* WRITTEN TASK
Tally the lines below that contain "documental". The number is the whole answer.

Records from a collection
..............................
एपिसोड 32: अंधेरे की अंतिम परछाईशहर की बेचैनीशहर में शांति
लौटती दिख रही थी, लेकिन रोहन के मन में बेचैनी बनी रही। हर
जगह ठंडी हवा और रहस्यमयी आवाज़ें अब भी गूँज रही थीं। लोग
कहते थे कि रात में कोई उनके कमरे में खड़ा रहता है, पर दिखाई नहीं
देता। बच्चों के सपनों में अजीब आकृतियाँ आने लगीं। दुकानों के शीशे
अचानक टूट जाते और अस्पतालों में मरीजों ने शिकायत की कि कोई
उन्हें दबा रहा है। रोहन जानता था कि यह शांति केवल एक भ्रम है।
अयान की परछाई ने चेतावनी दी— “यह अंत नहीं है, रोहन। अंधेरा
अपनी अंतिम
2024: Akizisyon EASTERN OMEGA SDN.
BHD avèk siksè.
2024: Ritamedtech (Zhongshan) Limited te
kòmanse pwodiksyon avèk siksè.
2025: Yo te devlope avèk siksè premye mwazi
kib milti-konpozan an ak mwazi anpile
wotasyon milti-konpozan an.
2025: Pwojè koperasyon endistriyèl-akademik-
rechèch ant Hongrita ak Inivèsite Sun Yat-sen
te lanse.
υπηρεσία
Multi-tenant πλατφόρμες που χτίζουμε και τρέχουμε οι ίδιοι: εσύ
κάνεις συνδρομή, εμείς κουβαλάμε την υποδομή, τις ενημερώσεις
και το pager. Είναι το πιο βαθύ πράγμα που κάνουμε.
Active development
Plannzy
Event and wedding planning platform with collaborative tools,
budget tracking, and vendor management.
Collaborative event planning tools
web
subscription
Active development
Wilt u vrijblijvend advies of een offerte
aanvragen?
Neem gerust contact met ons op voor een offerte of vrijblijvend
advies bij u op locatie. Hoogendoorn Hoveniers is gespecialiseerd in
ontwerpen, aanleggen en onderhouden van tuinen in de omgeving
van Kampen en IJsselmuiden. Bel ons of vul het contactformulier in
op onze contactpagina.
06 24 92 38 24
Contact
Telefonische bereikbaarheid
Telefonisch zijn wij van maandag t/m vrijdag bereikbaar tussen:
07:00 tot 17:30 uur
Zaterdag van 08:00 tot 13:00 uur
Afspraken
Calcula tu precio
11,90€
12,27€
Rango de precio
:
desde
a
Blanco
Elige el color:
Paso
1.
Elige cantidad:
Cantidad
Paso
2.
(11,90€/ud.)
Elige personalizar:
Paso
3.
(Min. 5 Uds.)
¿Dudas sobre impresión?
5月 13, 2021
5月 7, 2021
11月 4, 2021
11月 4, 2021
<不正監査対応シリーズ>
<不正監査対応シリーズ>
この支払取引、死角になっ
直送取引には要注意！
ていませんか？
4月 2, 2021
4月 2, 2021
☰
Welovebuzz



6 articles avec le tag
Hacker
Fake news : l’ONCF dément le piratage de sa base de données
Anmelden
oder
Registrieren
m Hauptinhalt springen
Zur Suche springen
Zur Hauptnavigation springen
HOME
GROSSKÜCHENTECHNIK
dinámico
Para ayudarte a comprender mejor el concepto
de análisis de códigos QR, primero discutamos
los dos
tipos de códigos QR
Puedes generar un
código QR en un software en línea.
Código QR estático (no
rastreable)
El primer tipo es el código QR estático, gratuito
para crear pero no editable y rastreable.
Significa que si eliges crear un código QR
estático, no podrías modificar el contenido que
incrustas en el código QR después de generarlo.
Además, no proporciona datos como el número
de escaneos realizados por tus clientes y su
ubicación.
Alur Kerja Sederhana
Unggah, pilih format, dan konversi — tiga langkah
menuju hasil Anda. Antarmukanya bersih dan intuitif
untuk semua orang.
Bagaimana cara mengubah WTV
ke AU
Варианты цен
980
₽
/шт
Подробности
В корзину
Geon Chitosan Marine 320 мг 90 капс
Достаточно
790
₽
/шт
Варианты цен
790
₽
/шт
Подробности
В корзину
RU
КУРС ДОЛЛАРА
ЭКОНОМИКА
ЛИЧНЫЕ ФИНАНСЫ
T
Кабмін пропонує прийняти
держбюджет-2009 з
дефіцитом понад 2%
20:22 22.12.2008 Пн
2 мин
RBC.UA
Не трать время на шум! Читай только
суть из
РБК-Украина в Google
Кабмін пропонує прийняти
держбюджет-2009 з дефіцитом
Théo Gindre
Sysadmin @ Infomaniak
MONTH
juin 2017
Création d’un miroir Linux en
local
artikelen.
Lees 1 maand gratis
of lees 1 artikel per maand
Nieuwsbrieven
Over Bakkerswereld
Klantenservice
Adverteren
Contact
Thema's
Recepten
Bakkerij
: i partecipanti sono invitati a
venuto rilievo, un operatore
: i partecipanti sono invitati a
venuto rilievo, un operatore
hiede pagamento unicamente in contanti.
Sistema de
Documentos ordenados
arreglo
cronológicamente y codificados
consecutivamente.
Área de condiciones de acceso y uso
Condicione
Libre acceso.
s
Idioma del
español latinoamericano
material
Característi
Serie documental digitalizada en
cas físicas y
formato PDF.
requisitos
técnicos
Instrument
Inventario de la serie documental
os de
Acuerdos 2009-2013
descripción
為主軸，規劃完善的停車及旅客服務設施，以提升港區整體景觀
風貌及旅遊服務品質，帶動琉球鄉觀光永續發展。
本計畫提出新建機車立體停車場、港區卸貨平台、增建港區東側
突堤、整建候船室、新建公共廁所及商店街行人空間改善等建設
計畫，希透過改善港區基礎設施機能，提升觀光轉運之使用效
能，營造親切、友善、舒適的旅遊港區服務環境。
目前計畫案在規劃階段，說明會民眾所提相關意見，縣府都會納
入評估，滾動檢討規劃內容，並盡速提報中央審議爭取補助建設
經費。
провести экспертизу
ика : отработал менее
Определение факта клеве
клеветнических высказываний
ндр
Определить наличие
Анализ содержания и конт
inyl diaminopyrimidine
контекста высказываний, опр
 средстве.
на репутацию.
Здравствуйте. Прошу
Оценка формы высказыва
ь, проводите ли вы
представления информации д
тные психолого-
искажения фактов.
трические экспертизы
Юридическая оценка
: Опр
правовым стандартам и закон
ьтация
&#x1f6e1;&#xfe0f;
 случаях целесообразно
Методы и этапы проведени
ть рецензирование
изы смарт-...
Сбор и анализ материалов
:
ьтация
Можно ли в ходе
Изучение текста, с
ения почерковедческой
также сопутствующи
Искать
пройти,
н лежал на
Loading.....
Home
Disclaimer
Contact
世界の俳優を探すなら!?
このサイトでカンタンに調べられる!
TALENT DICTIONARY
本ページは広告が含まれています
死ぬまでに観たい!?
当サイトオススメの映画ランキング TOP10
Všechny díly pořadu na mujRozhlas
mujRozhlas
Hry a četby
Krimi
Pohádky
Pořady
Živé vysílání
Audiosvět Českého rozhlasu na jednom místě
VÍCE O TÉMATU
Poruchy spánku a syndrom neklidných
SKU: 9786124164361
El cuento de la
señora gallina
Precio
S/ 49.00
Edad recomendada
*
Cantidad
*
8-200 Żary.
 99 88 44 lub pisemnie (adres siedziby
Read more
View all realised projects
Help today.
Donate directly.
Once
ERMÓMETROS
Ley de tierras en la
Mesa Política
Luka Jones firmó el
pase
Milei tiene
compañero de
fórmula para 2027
..............................
* RESPONSE TO THIS EXERCISE
2